> WORK REQUEST:
Return the lines below that contain the word "approximately".

Dataset entries
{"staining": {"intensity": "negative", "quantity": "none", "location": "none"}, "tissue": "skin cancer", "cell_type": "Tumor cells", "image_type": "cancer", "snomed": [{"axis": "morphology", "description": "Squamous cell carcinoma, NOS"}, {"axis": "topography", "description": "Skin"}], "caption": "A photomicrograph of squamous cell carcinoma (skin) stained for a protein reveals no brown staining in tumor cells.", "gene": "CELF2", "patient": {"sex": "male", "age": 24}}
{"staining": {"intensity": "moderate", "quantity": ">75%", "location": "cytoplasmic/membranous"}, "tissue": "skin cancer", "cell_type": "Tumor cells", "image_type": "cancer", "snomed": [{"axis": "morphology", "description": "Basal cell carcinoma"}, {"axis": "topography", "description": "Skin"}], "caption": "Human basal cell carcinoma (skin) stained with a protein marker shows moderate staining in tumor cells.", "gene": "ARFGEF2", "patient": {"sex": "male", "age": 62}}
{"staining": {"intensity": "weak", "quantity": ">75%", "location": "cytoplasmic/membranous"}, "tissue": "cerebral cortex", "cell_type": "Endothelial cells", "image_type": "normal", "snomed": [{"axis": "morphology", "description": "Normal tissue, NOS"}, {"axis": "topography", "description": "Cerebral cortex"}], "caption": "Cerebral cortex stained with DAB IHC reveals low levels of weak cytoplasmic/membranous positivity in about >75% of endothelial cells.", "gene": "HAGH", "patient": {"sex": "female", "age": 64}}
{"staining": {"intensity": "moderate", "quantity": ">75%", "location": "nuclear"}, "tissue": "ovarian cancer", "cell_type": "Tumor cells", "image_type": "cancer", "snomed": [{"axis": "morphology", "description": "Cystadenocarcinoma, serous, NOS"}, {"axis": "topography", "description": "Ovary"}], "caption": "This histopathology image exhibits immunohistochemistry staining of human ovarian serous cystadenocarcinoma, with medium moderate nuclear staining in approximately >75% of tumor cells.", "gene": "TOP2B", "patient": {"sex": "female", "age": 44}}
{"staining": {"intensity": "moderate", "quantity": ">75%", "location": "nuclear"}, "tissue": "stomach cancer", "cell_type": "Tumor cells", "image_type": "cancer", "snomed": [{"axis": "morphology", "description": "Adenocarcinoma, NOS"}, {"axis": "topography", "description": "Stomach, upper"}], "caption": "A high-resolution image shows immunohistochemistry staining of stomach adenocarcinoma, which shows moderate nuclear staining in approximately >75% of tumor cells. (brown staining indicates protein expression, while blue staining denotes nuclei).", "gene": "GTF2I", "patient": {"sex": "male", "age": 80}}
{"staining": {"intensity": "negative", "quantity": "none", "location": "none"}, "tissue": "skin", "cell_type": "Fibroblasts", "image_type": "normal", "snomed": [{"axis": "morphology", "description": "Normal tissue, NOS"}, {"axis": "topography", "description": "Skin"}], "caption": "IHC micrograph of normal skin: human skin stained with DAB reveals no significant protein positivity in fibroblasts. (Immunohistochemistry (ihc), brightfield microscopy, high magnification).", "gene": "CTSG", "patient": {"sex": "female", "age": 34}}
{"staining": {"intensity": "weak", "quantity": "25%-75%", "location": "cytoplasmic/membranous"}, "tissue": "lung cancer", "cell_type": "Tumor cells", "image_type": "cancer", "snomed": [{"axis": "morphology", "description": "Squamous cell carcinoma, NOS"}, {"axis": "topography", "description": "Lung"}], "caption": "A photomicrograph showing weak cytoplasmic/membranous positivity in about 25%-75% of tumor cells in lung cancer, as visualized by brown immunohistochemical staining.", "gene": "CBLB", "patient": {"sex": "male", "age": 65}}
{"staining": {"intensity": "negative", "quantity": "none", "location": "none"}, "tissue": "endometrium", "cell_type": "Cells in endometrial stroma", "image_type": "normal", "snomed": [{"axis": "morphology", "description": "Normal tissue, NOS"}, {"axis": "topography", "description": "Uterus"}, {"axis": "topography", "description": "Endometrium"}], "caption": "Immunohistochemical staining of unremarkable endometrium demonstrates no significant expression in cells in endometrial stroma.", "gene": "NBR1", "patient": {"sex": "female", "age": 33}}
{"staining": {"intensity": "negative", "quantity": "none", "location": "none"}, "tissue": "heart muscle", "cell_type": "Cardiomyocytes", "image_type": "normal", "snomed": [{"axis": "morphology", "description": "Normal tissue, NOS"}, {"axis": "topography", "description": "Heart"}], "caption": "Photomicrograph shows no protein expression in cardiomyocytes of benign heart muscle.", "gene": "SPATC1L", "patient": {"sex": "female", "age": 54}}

> EXERCISE RESULT:
{"staining": {"intensity": "moderate", "quantity": ">75%", "location": "nuclear"}, "tissue": "ovarian cancer", "cell_type": "Tumor cells", "image_type": "cancer", "snomed": [{"axis": "morphology", "description": "Cystadenocarcinoma, serous, NOS"}, {"axis": "topography", "description": "Ovary"}], "caption": "This histopathology image exhibits immunohistochemistry staining of human ovarian serous cystadenocarcinoma, with medium moderate nuclear staining in approximately >75% of tumor cells.", "gene": "TOP2B", "patient": {"sex": "female", "age": 44}}
{"staining": {"intensity": "moderate", "quantity": ">75%", "location": "nuclear"}, "tissue": "stomach cancer", "cell_type": "Tumor cells", "image_type": "cancer", "snomed": [{"axis": "morphology", "description": "Adenocarcinoma, NOS"}, {"axis": "topography", "description": "Stomach, upper"}], "caption": "A high-resolution image shows immunohistochemistry staining of stomach adenocarcinoma, which shows moderate nuclear staining in approximately >75% of tumor cells. (brown staining indicates protein expression, while blue staining denotes nuclei).", "gene": "GTF2I", "patient": {"sex": "male", "age": 80}}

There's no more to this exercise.